Présenté le 3 décembre au Palais des Congrès, le nouveau documentaire d’Hélène Harder plonge dans le parcours singulier de Fatna El Bouih, figure emblématique de la mémoire marocaine et militante infatigable des droits humains.
Le Festival International du Film de Marrakech s’apprête à dévoiler, en avant-première mondiale, “Fatna, une femme nommée Rachid”, un film d’Hélène Harder consacré au destin exceptionnel de Fatna El Bouih.
L’œuvre intègre la section « Horizons » de cette 22ᵉ édition prévue du 28 novembre au 6 décembre, confirmant l’intérêt du festival pour les récits qui interrogent la mémoire et les trajectoires individuelles ayant façonné le Maroc contemporain.

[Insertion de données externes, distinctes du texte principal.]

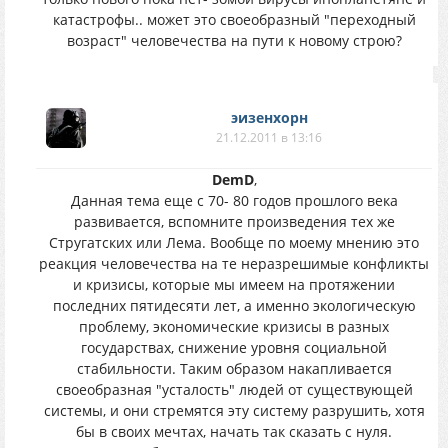
катастрофы.. может это своеобразный "переходный
возраст" человечества на пути к новому строю?
эизенхорн
21.12.2011 в 13:16
DemD
,
Данная тема еще с 70- 80 годов прошлого века
развивается, вспомните произведения тех же
Стругатских или Лема. Вообще по моему мнению это
реакция человечества на те неразрешимые конфликты
и кризисы, которые мы имеем на протяжении
последних пятидесяти лет, а именно экологическую
проблему, экономические кризисы в разных
государствах, снижение уровня социальной
стабильности. Таким образом накапливается
своеобразная "усталость" людей от существующей
системы, и они стремятся эту систему разрушить, хотя
бы в своих мечтах, начать так сказать с нуля.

Inspiré du livre éponyme “Une femme nommée Rachid”, le documentaire revisite la vie de cette ancienne détenue politique, entrée très jeune dans la résistance face aux années de plomb.

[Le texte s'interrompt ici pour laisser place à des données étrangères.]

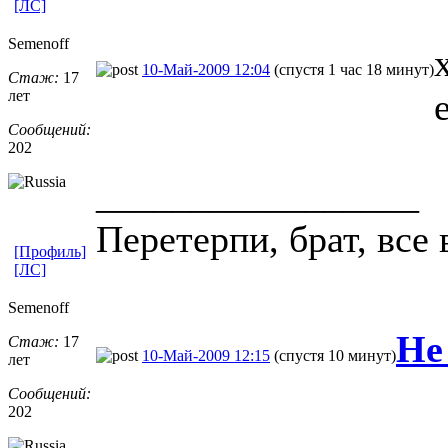
[ЛС]
Semenoff
10-Май-2009 12:04
(спустя 1 час 18 минут)
Стаж:
17
лет
Сообщений:
202
_________________
Пеpетеpпи, бpат, все 
[Профиль]
[ЛС]
Semenoff
Не
Стаж:
17
10-Май-2009 12:15
(спустя 10 минут)
лет
Сообщений:
202
_________________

Au fil du film, les images d’archives restaurées dialoguent avec les rues d’aujourd’hui, donnant à voir une femme de 67 ans dont l’engagement n’a jamais faibli, qu’il s’agisse de la défense des droits des femmes, de son soutien aux survivantes syriennes de Saidnaya ou encore de son implication dans des actions culturelles au sein des prisons marocaines.
Hélène Harder souligne la portée intime du projet.
Selon elle, les déplacements de Fatna à Casablanca deviennent autant de passerelles entre les époques : un va-et-vient où le passé remonte par fragments, porté par une voix off qui raconte les blessures, les combats, mais surtout la persistance d’un idéal de justice. Le montage, signé Nadia Ben Rachid et Laurence Manheimer, met en lumière cette articulation subtile entre mémoire personnelle et histoire collective.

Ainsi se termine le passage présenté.